YOUR TASK: Convert each non-blank line of the material below into a row of a Markdown table with the columns "No." and "Source line", numbering the rows in order and leaving the pictures out.

SOURCE DATA:
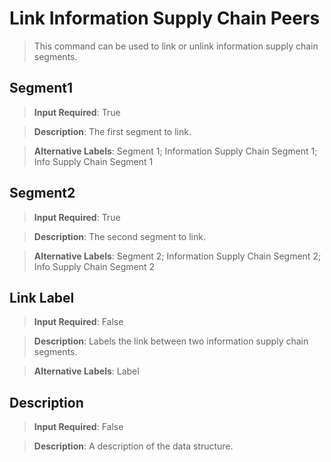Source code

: # Link Information Supply Chain Peers
>	This command can be used to link or unlink information supply chain segments.

## Segment1
>	**Input Required**: True

>	**Description**: The  first segment to link.

>	**Alternative Labels**: Segment 1; Information Supply Chain Segment 1; Info Supply Chain Segment 1


## Segment2
>	**Input Required**: True

>	**Description**: The  second segment to link.

>	**Alternative Labels**: Segment 2; Information Supply Chain Segment 2; Info Supply Chain Segment 2


## Link Label
>	**Input Required**: False

>	**Description**: Labels the link between two information supply chain segments.

>	**Alternative Labels**: Label


## Description
>	**Input Required**: False

>	**Description**: A description of the data structure.

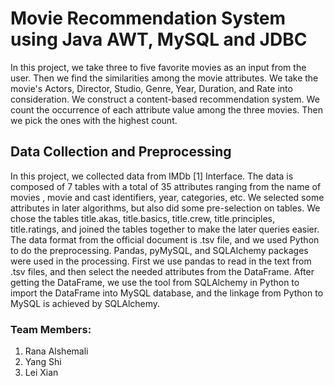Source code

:# Movie Recommendation System using Java AWT, MySQL and JDBC
In this project, we take three to five favorite movies as an input from the user. Then we find the similarities among the movie attributes. We take the movie's Actors, Director, Studio, Genre, Year, Duration, and Rate into consideration. We construct a content-based recommendation system. We count the occurrence of each attribute value among the three movies. Then we pick the ones with the highest count.

## Data Collection and Preprocessing
In this project, we collected data from IMDb [1] Interface. The data is composed of 7 tables with a total of 35 attributes ranging from the name of movies , movie and cast identifiers, year, categories, etc. We selected some attributes in later algorithms, but also did some pre-selection on tables. 
We chose the tables title.akas, title.basics, title.crew, title.principles, title.ratings, and joined the tables together to make the later queries easier. The data format from the official document is .tsv file, and we used Python to do the preprocessing. Pandas, pyMySQL, and SQLAlchemy packages were used in the processing.
First we use pandas to read in the text from .tsv files, and then select the needed attributes from the DataFrame. After getting the DataFrame, we use the tool from SQLAlchemy in Python to import the DataFrame into MySQL database, and the linkage from Python to MySQL is achieved by SQLAlchemy.


### Team Members:
1. Rana Alshemali
2. Yang Shi 
3. Lei Xian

OUTPUT:
| No. | Source line |
|---|---|
| 1 | Source code |
| 2 | : # Link Information Supply Chain Peers |
| 3 | >	This command can be used to link or unlink information supply chain segments. |
| 4 | ## Segment1 |
| 5 | >	**Input Required**: True |
| 6 | >	**Description**: The  first segment to link. |
| 7 | >	**Alternative Labels**: Segment 1; Information Supply Chain Segment 1; Info Supply Chain Segment 1 |
| 8 | ## Segment2 |
| 9 | >	**Input Required**: True |
| 10 | >	**Description**: The  second segment to link. |
| 11 | >	**Alternative Labels**: Segment 2; Information Supply Chain Segment 2; Info Supply Chain Segment 2 |
| 12 | ## Link Label |
| 13 | >	**Input Required**: False |
| 14 | >	**Description**: Labels the link between two information supply chain segments. |
| 15 | >	**Alternative Labels**: Label |
| 16 | ## Description |
| 17 | >	**Input Required**: False |
| 18 | >	**Description**: A description of the data structure. |
| 19 | Source code |
| 20 | :# Movie Recommendation System using Java AWT, MySQL and JDBC |
| 21 | In this project, we take three to five favorite movies as an input from the user. Then we find the similarities among the movie attributes. We take the movie's Actors, Director, Studio, Genre, Year, Duration, and Rate into consideration. We construct a content-based recommendation system. We count the occurrence of each attribute value among the three movies. Then we pick the ones with the highest count. |
| 22 | ## Data Collection and Preprocessing |
| 23 | In this project, we collected data from IMDb [1] Interface. The data is composed of 7 tables with a total of 35 attributes ranging from the name of movies , movie and cast identifiers, year, categories, etc. We selected some attributes in later algorithms, but also did some pre-selection on tables.  |
| 24 | We chose the tables title.akas, title.basics, title.crew, title.principles, title.ratings, and joined the tables together to make the later queries easier. The data format from the official document is .tsv file, and we used Python to do the preprocessing. Pandas, pyMySQL, and SQLAlchemy packages were used in the processing. |
| 25 | First we use pandas to read in the text from .tsv files, and then select the needed attributes from the DataFrame. After getting the DataFrame, we use the tool from SQLAlchemy in Python to import the DataFrame into MySQL database, and the linkage from Python to MySQL is achieved by SQLAlchemy. |
| 26 | ### Team Members: |
| 27 | 1. Rana Alshemali |
| 28 | 2. Yang Shi  |
| 29 | 3. Lei Xian |